Discussion in 'The Ask the Pros & What's It Worth? Forum' started by furiousC, Jul 19, 2011.

  1. furiousC

    furiousC New Member

    Jul 10, 2011
    I have an m1 carbine that as close as I can tell is a mishmash of parts. Here is the lowdown:

    Underwood receiver and barrel. Receiver is SN 2380xxx. Has a stamp .5" below the SN that looks like a 'T' with a circle going through it. I think the SN puts it in the mid 40s?

    Front sight stamped on the top flat with 'SI' on the left and 'U' on the right, both between the outer guards. Then on the barrel 'UNDERWOOD' with the flaming ordinance and a 'P'.

    Next, the barrel clamp accepts a bayonette and is marked j.m.c.

    The upper handguard is much darker colored than the stock, and I find no identifying marks in the stock itself.

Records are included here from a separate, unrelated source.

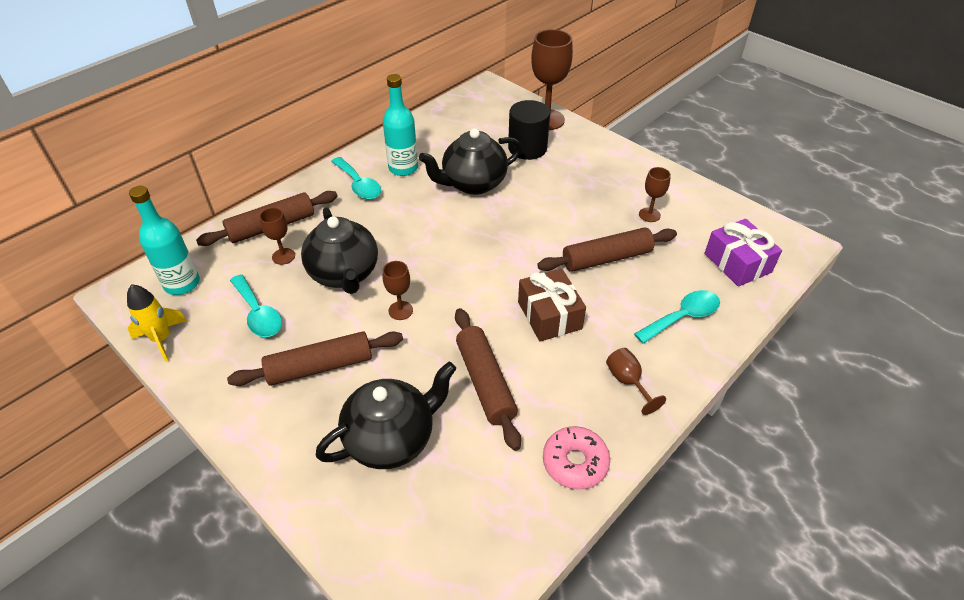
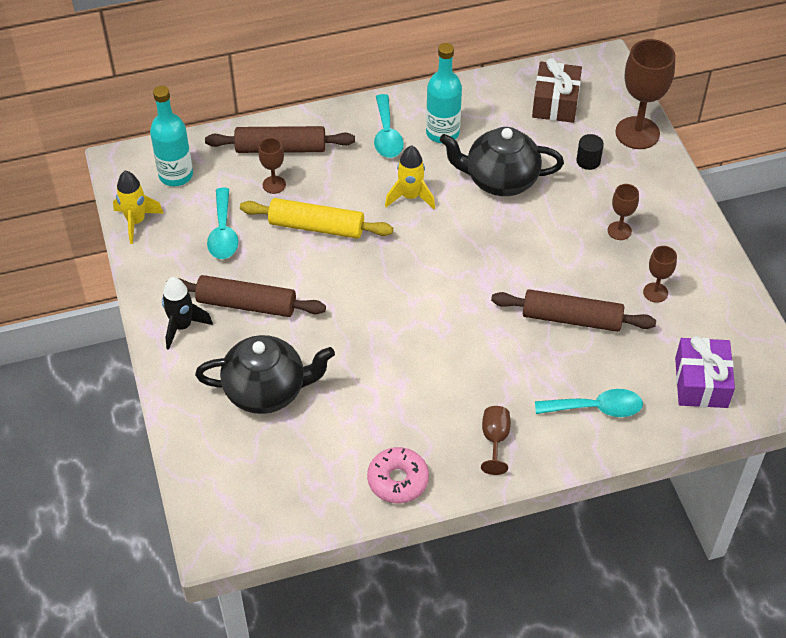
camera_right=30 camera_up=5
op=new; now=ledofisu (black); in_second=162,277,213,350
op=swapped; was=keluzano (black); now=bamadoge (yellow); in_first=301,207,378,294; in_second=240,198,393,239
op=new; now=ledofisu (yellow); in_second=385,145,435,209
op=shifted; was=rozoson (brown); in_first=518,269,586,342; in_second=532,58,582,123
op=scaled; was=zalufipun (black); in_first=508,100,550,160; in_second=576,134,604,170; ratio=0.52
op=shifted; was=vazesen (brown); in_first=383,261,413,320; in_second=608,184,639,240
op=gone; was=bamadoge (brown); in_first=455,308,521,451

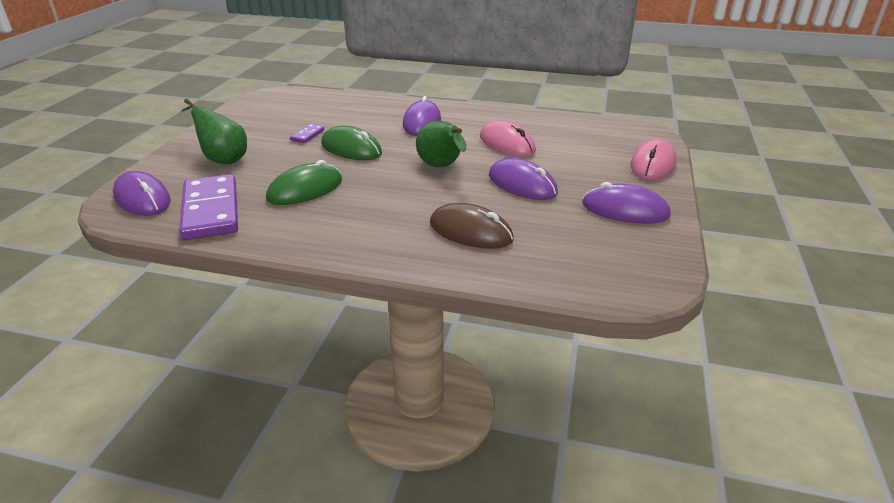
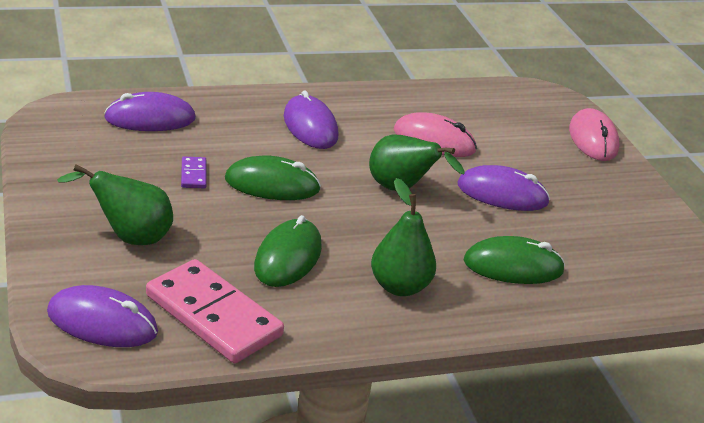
camera_right=-35 camera_up=0
op=shifted; was=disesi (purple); in_first=582,182,671,224; in_second=104,92,196,131
op=repainted; was=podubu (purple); now=podubu (pink); in_first=179,174,238,240; in_second=146,259,284,363
op=new; now=zobadezex (green); in_second=371,178,436,296
op=repainted; was=disesi (brown); now=disesi (green); in_first=430,203,514,249; in_second=464,236,565,284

    The rear sight is adjustable for Windage and elevation 1-3. It hangs over where the SN is located. It has IR CO on the right hand side.

    So, my question is, is it worth trying to find all the components to set this back to original? Or should I accept it as it is and continue to use it as a shooter? I will try to post up pics next chance I get.
  2. Jim K

    Jim K New Member

    Dec 6, 2009
    It sounds like a military rebuild, possibly bought through DCM. Both the adjustable rear sight and the bayonet lug are late WWII or postwar upgrades.

    The serial number dates the gun to March or April 1944. The T means the receiver was made for Underwood by Intertype Corporation. "IR" is International Register Corp., which made replacement/upgrade sights. "IS" is seen on Inland carbines as well and was probably indicates one of the parts made for Inland but transferred to Underwood.

    The maker of the stock is probably identified in the well, but a replacement would not have the Ordnance acceptance mark.

    Now, as to "restoring" that carbine. I would leave it alone. Even if rebuilt, it is probably as issued especially if you can trace it to DCM sales. If you try to find the "correct" parts, you will be in a world of fake repro parts ("What mark do you want on it?", a parts dealer once asked me.) of poor quality that might not fit. And anyone even marginally knowledgeable will consider the gun a fake.


  3. furiousC

    furiousC New Member

    Jul 10, 2011
    Thanks for the advice. I will gladly take it as I have enjoyed shooting it up to this point and while it would be fun to 'restore' I agree that it would be quite a hassle.